医生怕他们不懂破伤风是什么补充道:“破伤风是由破伤风杆菌引起的一种特异性感染。破伤风杆菌通常生长在泥土、生锈的铁钉上,是一种厌氧细菌。最好在24小时之内打破伤风疫苗。”
“手术啊……”江立军犹豫了。
“你放心,”丁静说:“我来出。”
消失的两个大汉不知道又从哪冒了出来,高喊一声:“要一万!”
程一泽愤怒道:“我报警告你们勒索!”
其中一个大汉笑眯眯道:“小朋友,我们可没有动你分毫,但你把我姐夫残疾的那条腿划流血了,如果警察叔叔判你个过度防卫,年纪轻轻有案底你怕不怕啊?”
“你无耻!”程一泽冲上前,被丁静拦着拉了回去。
丁静无奈将钱丢给两个大汉。
两个大汉蜂拥而上,为谁拿钱而争论不休:
“我是你哥,这钱应该我拿着!”
“你拿就你拿,反正也是做手术用的!”
丁静摇了摇头,把他们当做两只抢食的狗。
陆燃在这时回过来了电话,听母亲讲述完,挂了电话直奔过来。
江立军看着小舅子二人啼笑皆非的闹剧,惭愧地对丁静说:“带着孩子回去吧,今天给你们添麻烦了。”

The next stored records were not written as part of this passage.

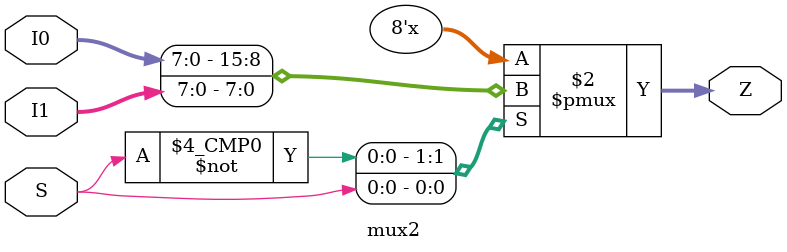
<source format=v>
module mux2 (
  input [0:0] S,
  input [7:0] I0,
  input [7:0] I1,
  output reg [7:0] Z
);

always @(*) begin
  case (S)
    1'd0: Z = I0;
    1'd1: Z = I1;
  endcase
end

endmodule
</source>
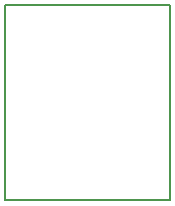
<source format=gm1>
G04 #@! TF.GenerationSoftware,KiCad,Pcbnew,(5.0.1-3-g963ef8bb5)*
G04 #@! TF.CreationDate,2019-02-27T23:12:09+01:00*
G04 #@! TF.ProjectId,TLM-v1,544C4D2D76312E6B696361645F706362,1.0*
G04 #@! TF.SameCoordinates,Original*
G04 #@! TF.FileFunction,Profile,NP*
%FSLAX46Y46*%
G04 Gerber Fmt 4.6, Leading zero omitted, Abs format (unit mm)*
G04 Created by KiCad (PCBNEW (5.0.1-3-g963ef8bb5)) date 2019 February 27, Wednesday 23:12:09*
%MOMM*%
%LPD*%
G01*
G04 APERTURE LIST*
%ADD10C,0.150000*%
G04 APERTURE END LIST*
D10*
X143256000Y-73025000D02*
X129286000Y-73025000D01*
X143256000Y-89535000D02*
X143256000Y-73025000D01*
X129286000Y-89535000D02*
X143256000Y-89535000D01*
X129286000Y-73025000D02*
X129286000Y-89535000D01*
M02*

</source>
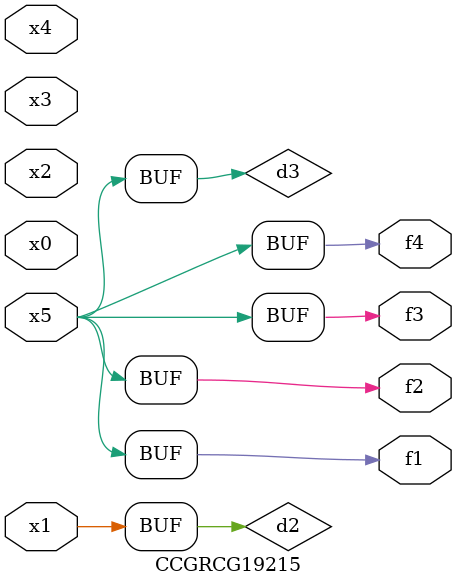
<source format=v>
module CCGRCG19215(
	input x0, x1, x2, x3, x4, x5,
	output f1, f2, f3, f4
);

	wire d1, d2, d3;

	not (d1, x5);
	or (d2, x1);
	xnor (d3, d1);
	assign f1 = d3;
	assign f2 = d3;
	assign f3 = d3;
	assign f4 = d3;
endmodule

</source>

丁静问他:“我看你小舅子不怎么靠谱,用不用帮你联系家属?”
光头在这时像长了耳朵一样,没好气地说:“多管闲事!我已经帮我姐夫联系过家属了,我可不想带个拖油瓶回去。”
丁静没搭理他,拉着程一泽转身走。
程一泽忽然变得很乖,像个犯了错的孩子,任由丁静拉着。
两人刚走了两步,听到一阵急匆匆的脚步声传来。
江潋拉着父亲的手,眼眶通红:“爸,你没事吧?”
丁静回头看了眼,女孩的年纪看上去和陆燃差不多大。可怜的孩子,摊上这样的倒霉亲戚。
旁边的程一泽无意间回头,忽然顿住脚步。
他定睛仔细分辨了一阵,不太确定地张口:“棒棒糖姐姐?”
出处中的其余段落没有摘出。